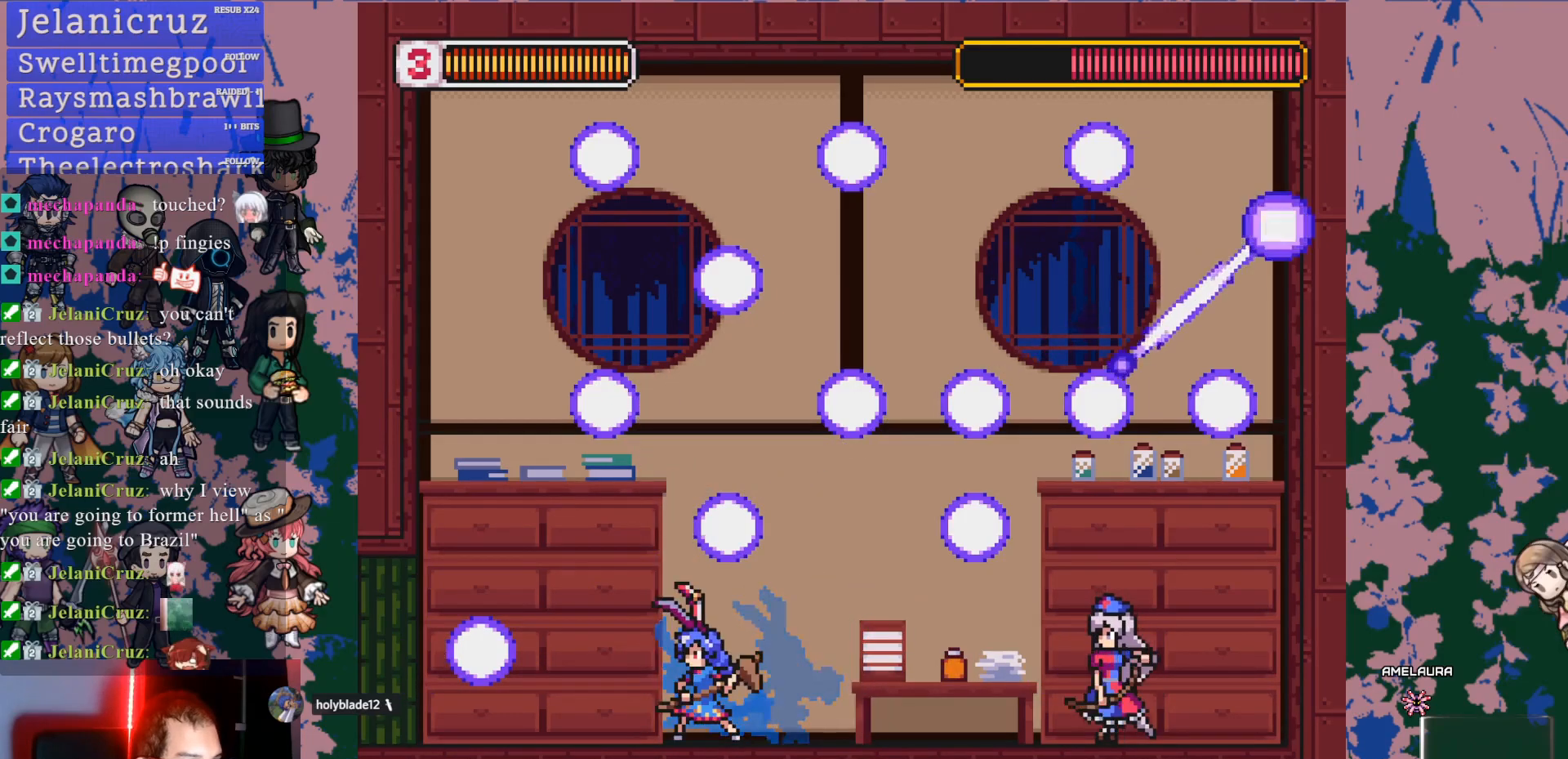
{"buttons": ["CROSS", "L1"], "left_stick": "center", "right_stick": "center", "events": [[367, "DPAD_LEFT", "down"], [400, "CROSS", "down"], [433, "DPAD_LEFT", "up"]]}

==

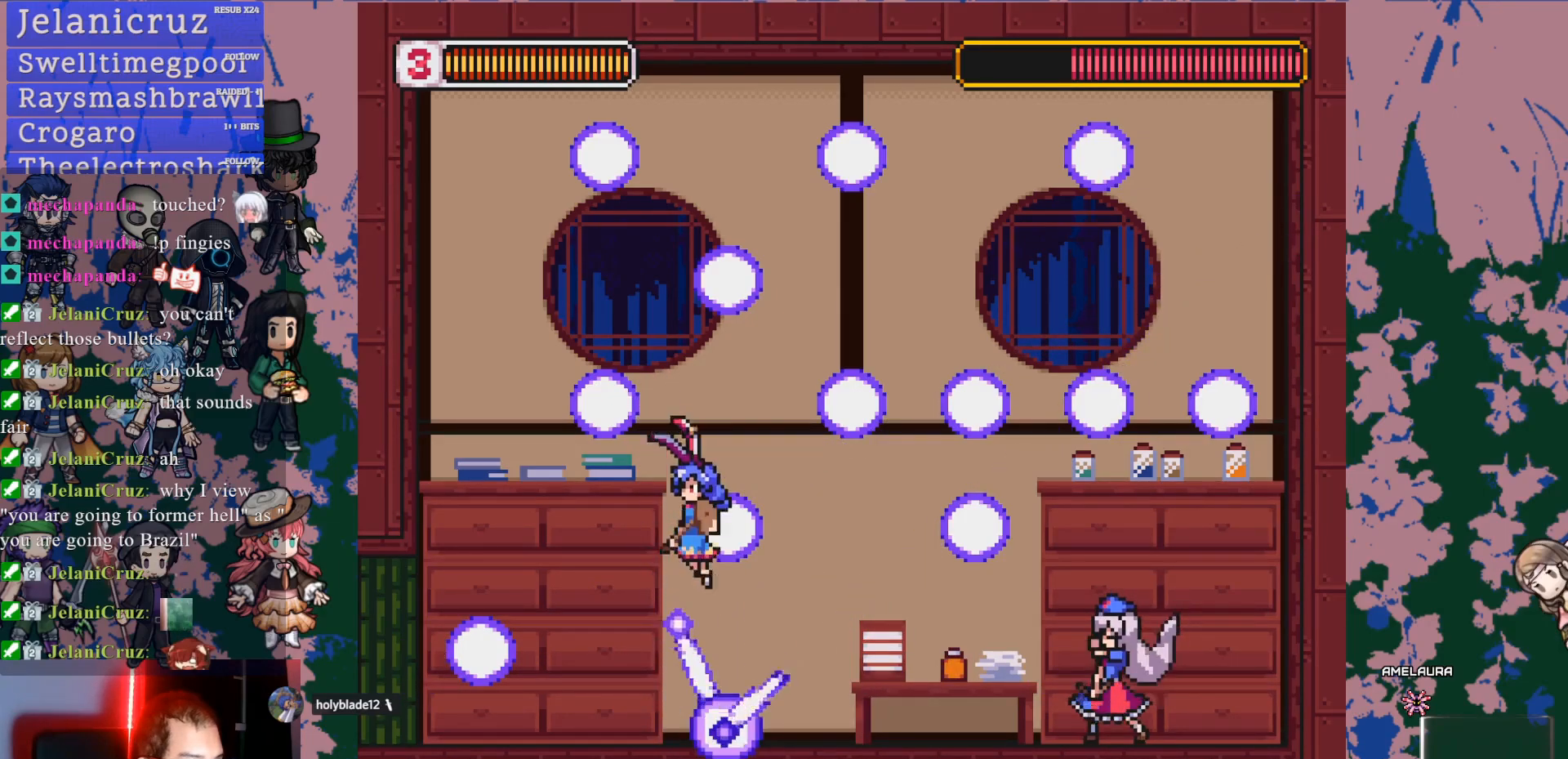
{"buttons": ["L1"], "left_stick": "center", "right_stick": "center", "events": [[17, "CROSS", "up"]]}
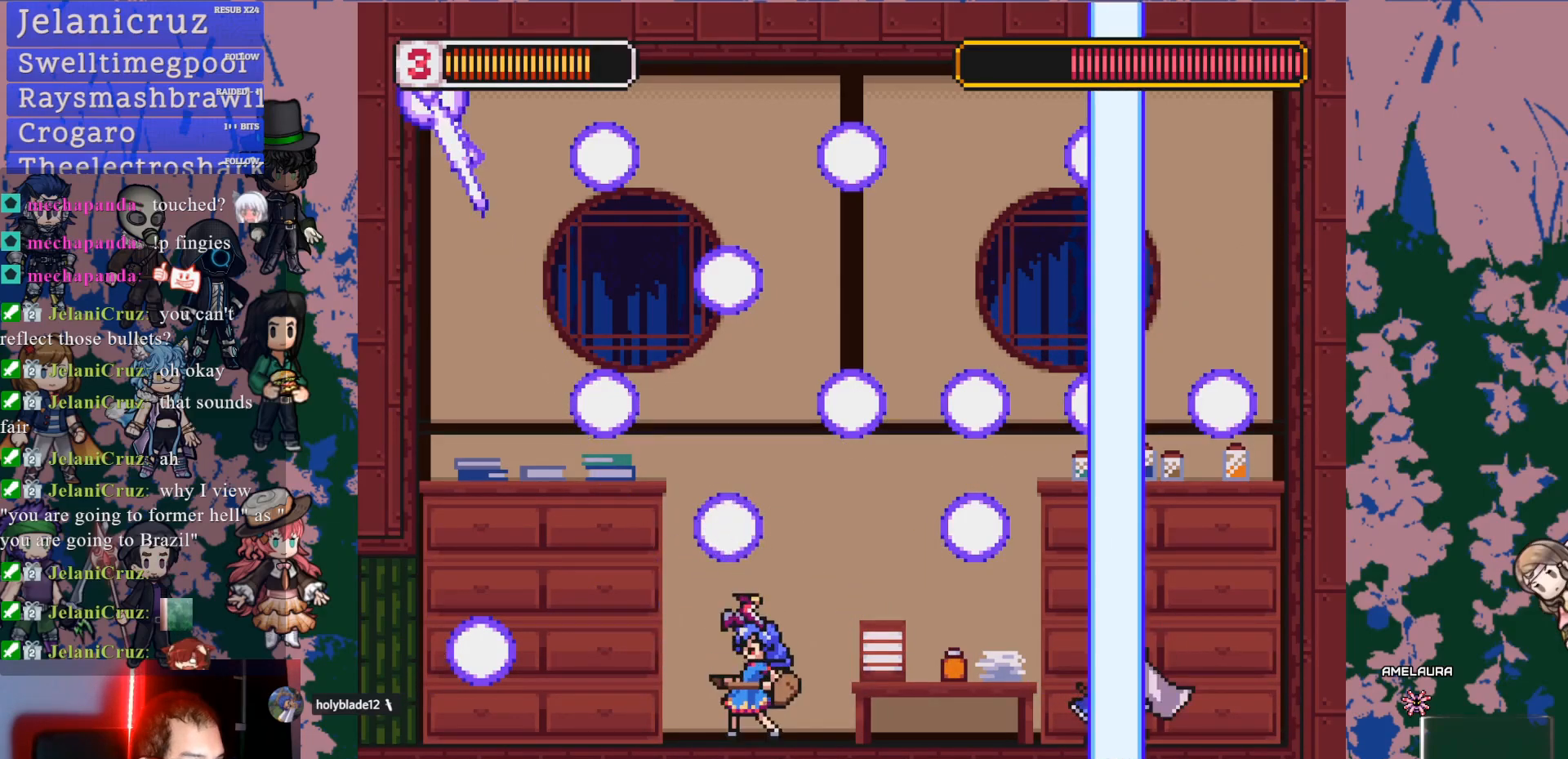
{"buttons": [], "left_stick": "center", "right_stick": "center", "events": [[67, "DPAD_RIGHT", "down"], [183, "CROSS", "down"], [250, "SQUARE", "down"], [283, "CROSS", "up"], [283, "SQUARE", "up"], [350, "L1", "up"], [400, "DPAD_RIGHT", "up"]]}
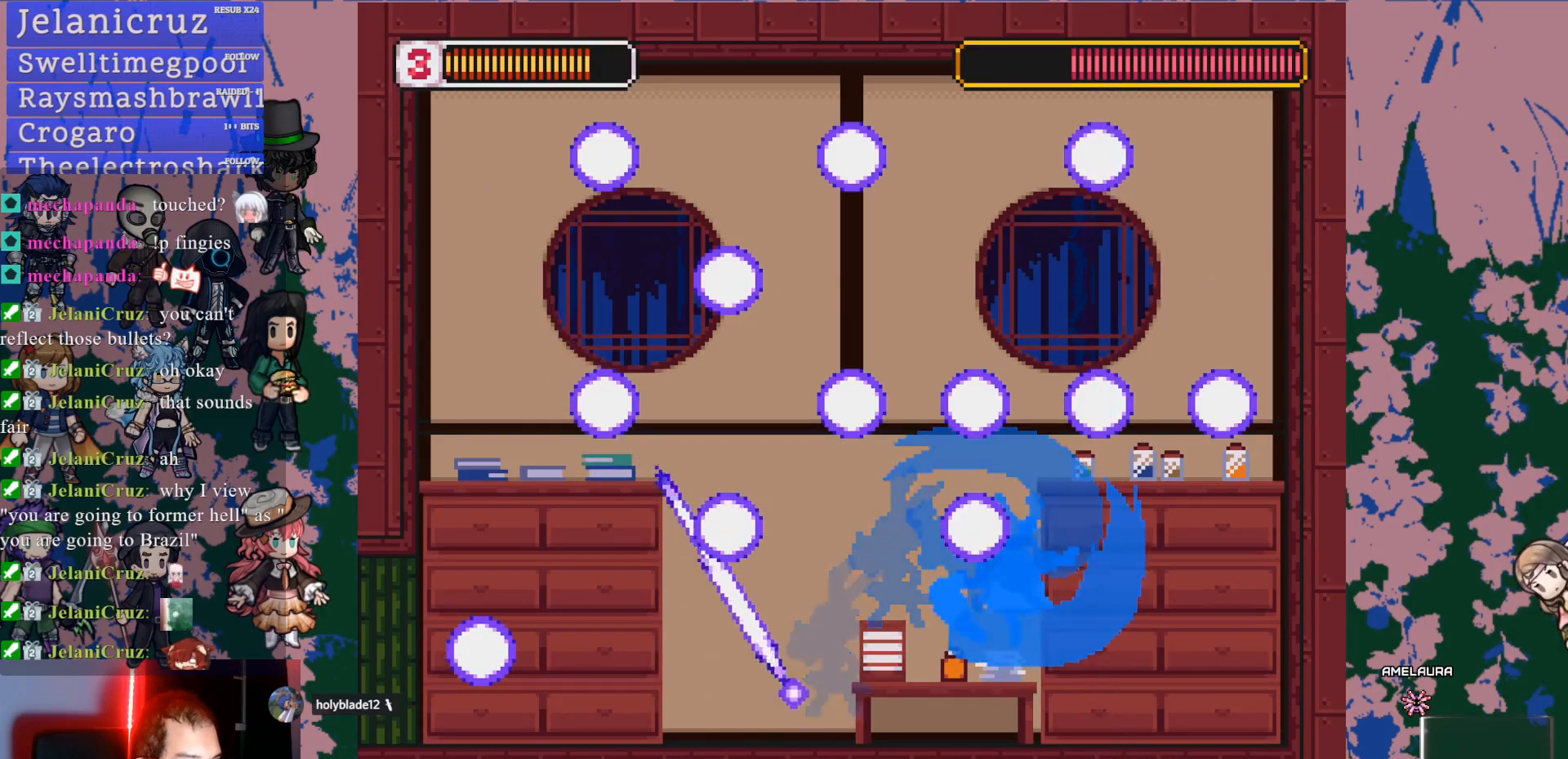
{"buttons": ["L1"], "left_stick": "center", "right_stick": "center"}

--

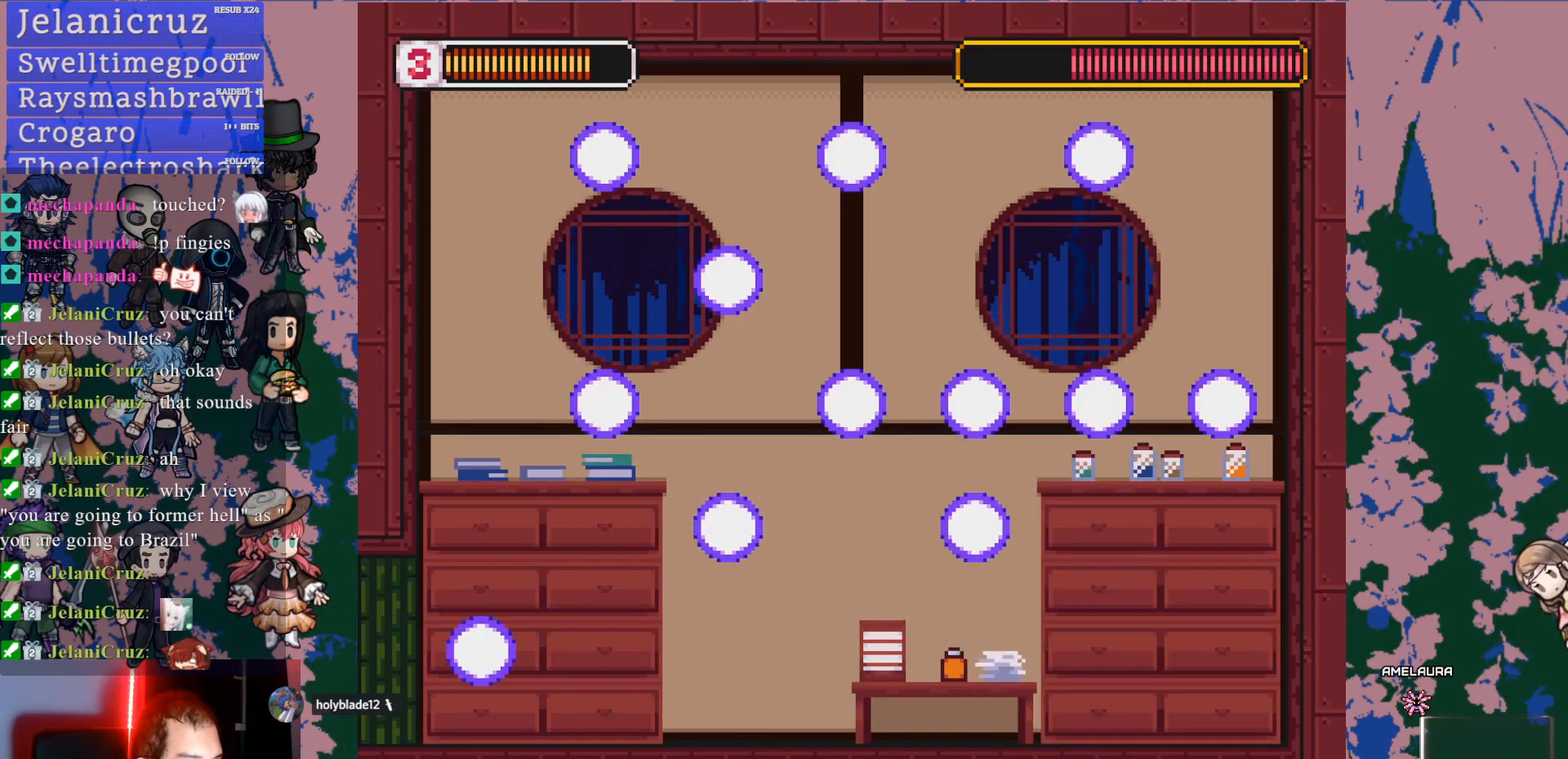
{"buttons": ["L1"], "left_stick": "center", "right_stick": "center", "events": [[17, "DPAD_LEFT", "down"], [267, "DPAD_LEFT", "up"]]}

* To do: If a line of the records above holds the word "down", show it.

* Solution to this task:
{"buttons": ["CROSS", "L1"], "left_stick": "center", "right_stick": "center", "events": [[367, "DPAD_LEFT", "down"], [400, "CROSS", "down"], [433, "DPAD_LEFT", "up"]]}
{"buttons": [], "left_stick": "center", "right_stick": "center", "events": [[67, "DPAD_RIGHT", "down"], [183, "CROSS", "down"], [250, "SQUARE", "down"], [283, "CROSS", "up"], [283, "SQUARE", "up"], [350, "L1", "up"], [400, "DPAD_RIGHT", "up"]]}
{"buttons": ["L1"], "left_stick": "center", "right_stick": "center", "events": [[17, "DPAD_LEFT", "down"], [267, "DPAD_LEFT", "up"]]}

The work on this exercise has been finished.